REQUIRED ACTION —
Leave the pictures aside and give back every entry below word for word.

● ● ● ● ● ● ●

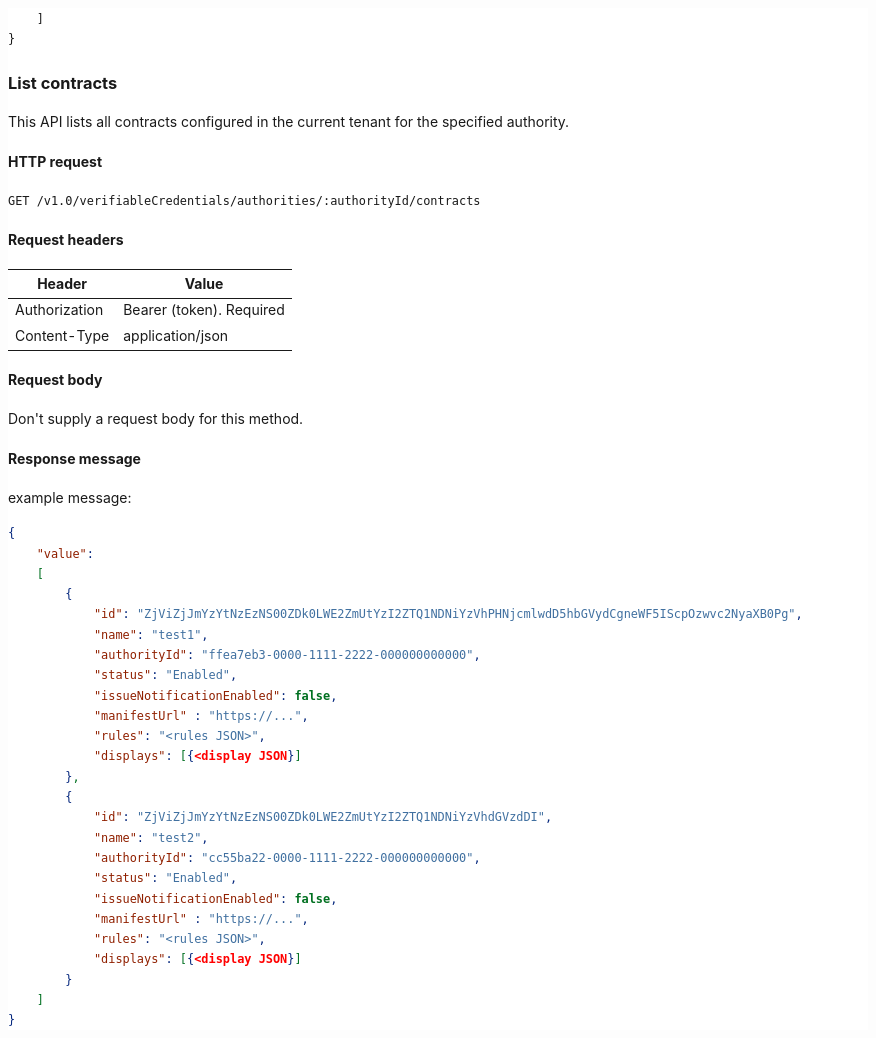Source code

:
 ```
    ]
}
```

### List contracts

This API lists all contracts configured in the current tenant for the specified authority.

#### HTTP request

`GET /v1.0/verifiableCredentials/authorities/:authorityId/contracts`

#### Request headers

| Header | Value |
| -------- | -------- |
| Authorization | Bearer (token). Required |
| Content-Type | application/json |

#### Request body

Don't supply a request body for this method.

#### Response message

example message:

```json
{
    "value":
    [
        {
            "id": "ZjViZjJmYzYtNzEzNS00ZDk0LWE2ZmUtYzI2ZTQ1NDNiYzVhPHNjcmlwdD5hbGVydCgneWF5IScpOzwvc2NyaXB0Pg",
            "name": "test1",
            "authorityId": "ffea7eb3-0000-1111-2222-000000000000",
            "status": "Enabled",
            "issueNotificationEnabled": false,
            "manifestUrl" : "https://...",
            "rules": "<rules JSON>",
            "displays": [{<display JSON}]
        },
        {
            "id": "ZjViZjJmYzYtNzEzNS00ZDk0LWE2ZmUtYzI2ZTQ1NDNiYzVhdGVzdDI",
            "name": "test2",
            "authorityId": "cc55ba22-0000-1111-2222-000000000000",
            "status": "Enabled",
            "issueNotificationEnabled": false,
            "manifestUrl" : "https://...",
            "rules": "<rules JSON>",
            "displays": [{<display JSON}]
        }
    ]
}
```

● ● ● ● ● ● ●

TASK RESULT —
Source code

:
 ```
    ]
}
```

### List contracts

This API lists all contracts configured in the current tenant for the specified authority.

#### HTTP request

`GET /v1.0/verifiableCredentials/authorities/:authorityId/contracts`

#### Request headers

| Header | Value |
| -------- | -------- |
| Authorization | Bearer (token). Required |
| Content-Type | application/json |

#### Request body

Don't supply a request body for this method.

#### Response message

example message:

```json
{
    "value":
    [
        {
            "id": "ZjViZjJmYzYtNzEzNS00ZDk0LWE2ZmUtYzI2ZTQ1NDNiYzVhPHNjcmlwdD5hbGVydCgneWF5IScpOzwvc2NyaXB0Pg",
            "name": "test1",
            "authorityId": "ffea7eb3-0000-1111-2222-000000000000",
            "status": "Enabled",
            "issueNotificationEnabled": false,
            "manifestUrl" : "https://...",
            "rules": "<rules JSON>",
            "displays": [{<display JSON}]
        },
        {
            "id": "ZjViZjJmYzYtNzEzNS00ZDk0LWE2ZmUtYzI2ZTQ1NDNiYzVhdGVzdDI",
            "name": "test2",
            "authorityId": "cc55ba22-0000-1111-2222-000000000000",
            "status": "Enabled",
            "issueNotificationEnabled": false,
            "manifestUrl" : "https://...",
            "rules": "<rules JSON>",
            "displays": [{<display JSON}]
        }
    ]
}
```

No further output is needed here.